Rate limits & retries

CrossModel sets a request-rate limit per API key to keep the service stable. When you exceed it, the endpoint returns 429 rate_limit_error.

Current limits

LimitCurrent allowanceNotes
RPM60 requests / minuteAt most 60 requests per minute.
TPM100,000 tokens / minuteAt most 100,000 tokens per minute.

Limits are tracked per API key. If you need a higher allowance, contact CrossModel support.

Over-limit responses

When you exceed the request count:

{
  "error": {
    "message": "Rate limit exceeded: max 60 requests per minute.",
    "type": "rate_limit_error",
    "param": null,
    "code": "rate_limit_exceeded"
  }
}

When you exceed the token limit:

{
  "error": {
    "message": "Rate limit exceeded: max 100000 tokens per minute.",
    "type": "rate_limit_error",
    "param": null,
    "code": "rate_limit_exceeded"
  }
}

Reducing the chance of hitting a limit

  • Cap your concurrent requests.
  • Queue batch jobs instead of firing everything at once.
  • Set a sensible max_tokens / max_completion_tokens.
  • Cache reusable results at the application layer.
  • Summarize, chunk, or use retrieval for long inputs.

Client retry guidance

Retry only recoverable errors:

HTTP statusRetry?Notes
400NoMalformed request or bad parameters — fix the request and resend.
401NoAPI key missing, wrong, or disabled.
402NoInsufficient balance — top up.
404NoModel doesn't exist or is unavailable — check the model ID.
429YesWait, then retry; lower your concurrency or token cap.
502YesTemporarily unavailable — back off briefly and retry.
503YesModel temporarily unavailable — back off briefly and retry.
500YesServer error — a brief retry is fine; if it persists, contact support.

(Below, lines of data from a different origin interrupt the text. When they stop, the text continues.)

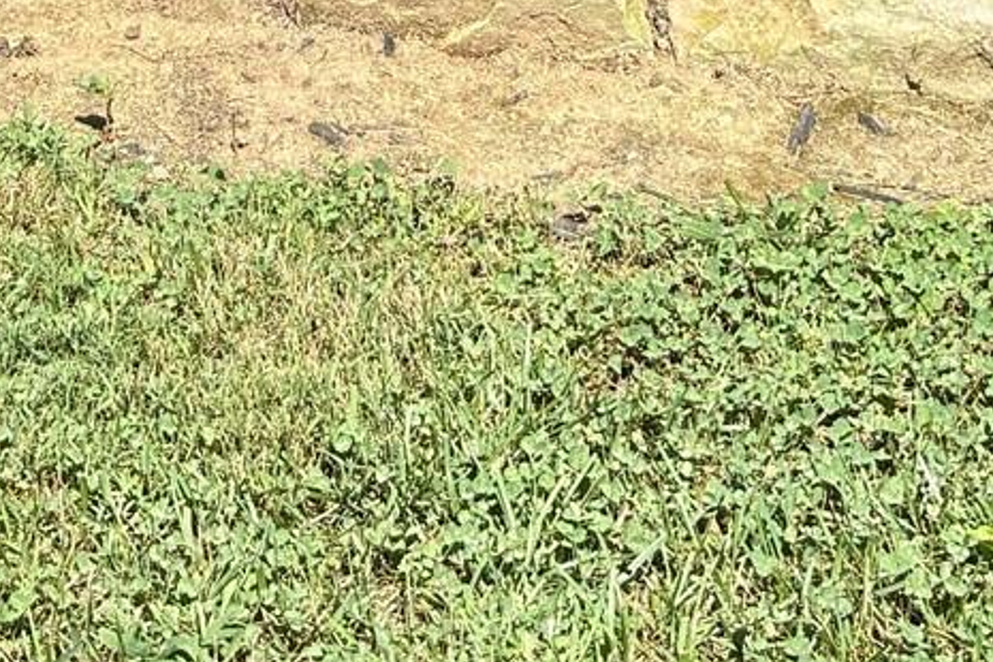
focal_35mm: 119
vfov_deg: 10.5
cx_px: 314
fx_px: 3282
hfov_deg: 17.2
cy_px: -720
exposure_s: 1/1901
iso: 50
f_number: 1.6
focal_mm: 5.96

Use exponential backoff with a little random jitter:

const delays = [500, 1000, 2000, 4000];
 
for (let i = 0; i < delays.length; i++) {
  const res = await callCrossModel();
  if (res.ok) return res;
 
  if (![429, 500, 502, 503].includes(res.status)) {
    throw new Error(await res.text());
  }
 
  const jitter = Math.floor(Math.random() * 250);
  await new Promise(resolve => setTimeout(resolve, delays[i] + jitter));
}

Retrying streaming requests

Once a streaming request has started returning content, don't append the result of an automatic retry onto the output you already have. The safer move is to mark the generation as failed and let the user or your business logic start a fresh, complete request.